Wise and prudent people seek to assuage, not aggravate, legitimate grievances — even grievances whose legitimacy they may not accept. The instinctive Israeli and American attitude is that halting or reversing the policies of conquest, colonization, occupation and humiliation would be to “reward terrorism”. Perhaps, but if by assuaging grievances, both injustice and terrorism could be diminished and the world could be made more livable and less frightening, would this not be the preferable alternative? Under the current circumstances, doing the right thing, however belatedly and with whatever motivation, simply makes self-interested sense. The Spanish electorate seems to have grasped this.

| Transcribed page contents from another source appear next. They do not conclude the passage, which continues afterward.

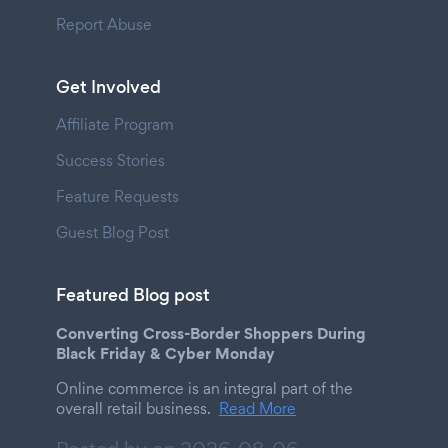
Report Abuse
Get Involved
Affiliate Program
Success Stories
Feature Requests
Guest Blog Post
Featured Blog post
Converting Cross-Border Shoppers During
Black Friday & Cyber Monday
Online commerce is an integral part of the
overall retail business.
Read More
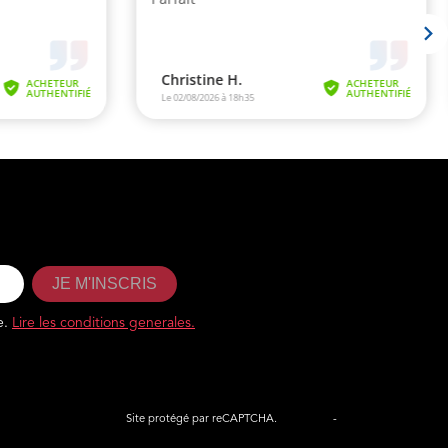
JE M'INSCRIS
e.
Lire les conditions generales.
Site protégé par reCAPTCHA.
Vie privée
-
Termes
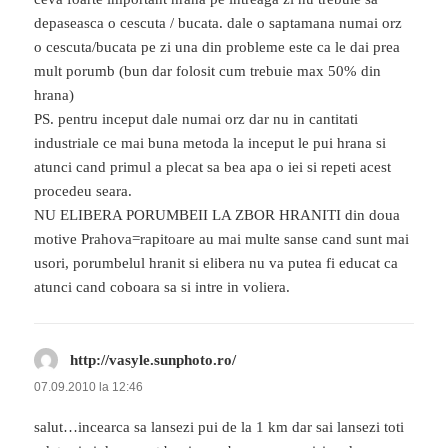
depaseasca o cescuta / bucata. dale o saptamana numai orz
o cescuta/bucata pe zi una din probleme este ca le dai prea
mult porumb (bun dar folosit cum trebuie max 50% din
hrana)
PS. pentru inceput dale numai orz dar nu in cantitati
industriale ce mai buna metoda la inceput le pui hrana si
atunci cand primul a plecat sa bea apa o iei si repeti acest
procedeu seara.
NU ELIBERA PORUMBEII LA ZBOR HRANITI din doua
motive Prahova=rapitoare au mai multe sanse cand sunt mai
usori, porumbelul hranit si elibera nu va putea fi educat ca
atunci cand coboara sa si intre in voliera.
http://vasyle.sunphoto.ro/
spune:
07.09.2010 la 12:46
salut…incearca sa lansezi pui de la 1 km dar sai lansezi toti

In this context, the currently proclaimed American intention, potentially to be supported by the Europeans, to “remake the face of the Middle East” — explicitly to make the region less threatening to America and implicitly to make it less threatening to Israel — promises, if pursued, to be spectacularly counterproductive.

Viewed from the region, particularly by those with access to Western media, it is also easy to get the impression (not irrationally) that, in Western eyes, Jewish and Christian lives are of infinite value while Muslim lives are of no value whatsoever. It is worth recalling in this regard that in December 1996, while US ambassador to the UN, Madeleine Albright stated publicly that she considered the premature sanctions-induced deaths of over 500,000 Iraqi children, as reported by UNICEF, a “price worth paying” for America's Iraq policy. This statement provoked no outrage in America. Indeed, a month later, she became secretary of state.

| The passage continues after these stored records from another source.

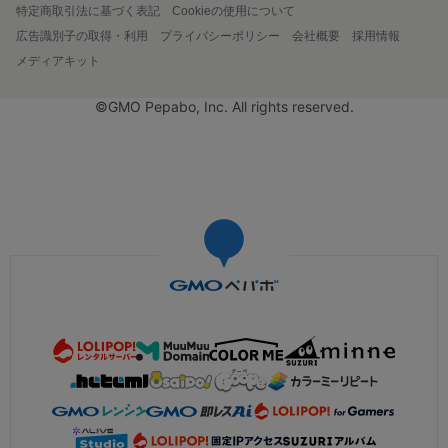
特定商取引法に基づく表記
Cookieの使用について
広告識別子の取得・利用
プライバシーポリシー
会社概要
採用情報
メディアキット
©GMO Pepabo, Inc. All rights reserved.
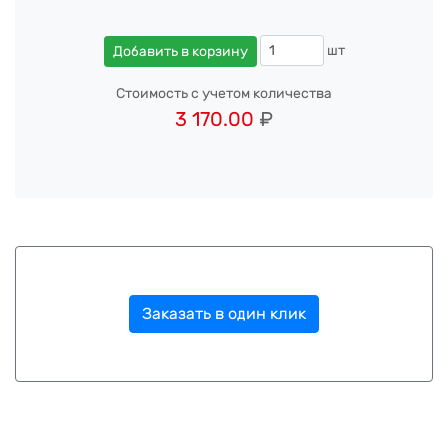
шт
Добавить в корзину
Стоимость с учетом количества
3 170.00
₽
Заказать в один клик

Needless to say, the deaths of somewhat fewer than 3,000 Americans were far too high a price to pay for America's entire Middle East policy — an event which “changed the world forever” and has been used to justify the killing of many more than 3,000 Afghans and many more than 3,000 additional Iraqis, the occupation of two more Muslim countries and the destruction of fundamental rules of international law painfully developed over more than a century. This is not a course of action likely to win hearts and minds.

If the West truly wishes to restrain the violent Muslim reaction to Western behavior, then it must change its behavior It must take seriously the principle for which the United States once purported to stand — that all men are created equal and endowed with inalienable rights — and start treating Muslims (particularly the long abused Palestinians) like human beings entitled to basic human rights.

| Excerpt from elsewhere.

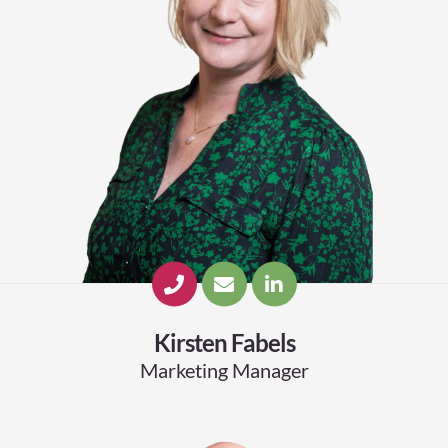
Kirsten Fabels
Marketing Manager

The problem of “terrorism” can be viewed as a moral issue, a scourge towards which no effort at understanding is conceivable and shock, awe and overwhelming force are the only possible response. This approach has been tried for two and a half years. It has failed, and there is no reason to believe that “more of the same” will succeed.

Alternatively, the problem could be viewed as a practical one. What is most likely to “work”, to reduce the violence, which can never be totally extinguished, to tolerable levels? The West could make a serious and sustained effort to reduce the injustices which feed the fury that produces the “terrorism”, starting with the cancerous 37-year-long occupation of Palestine. This approach has not yet been tried. It should be.

Since Sept. 11, the United States has been dragging the world in precisely the wrong direction, one guaranteed to make an already ugly and dangerous situation even worse. Realistically, particularly in an election year, one cannot expect America to take the lead in changing course. Might Europe, which is both more aware of history and closer to the Middle East, take inspiration from the Spanish elections and lead the world in the right direction?

The world is at a crossroads. This should be a moment to pause, to reflect seriously on the abyss which lies before us and to ask with open minds whether there is not a better way forward.

The writer is an international lawyer based in Saudi Arabia. He contributed this article to The Jordan Times.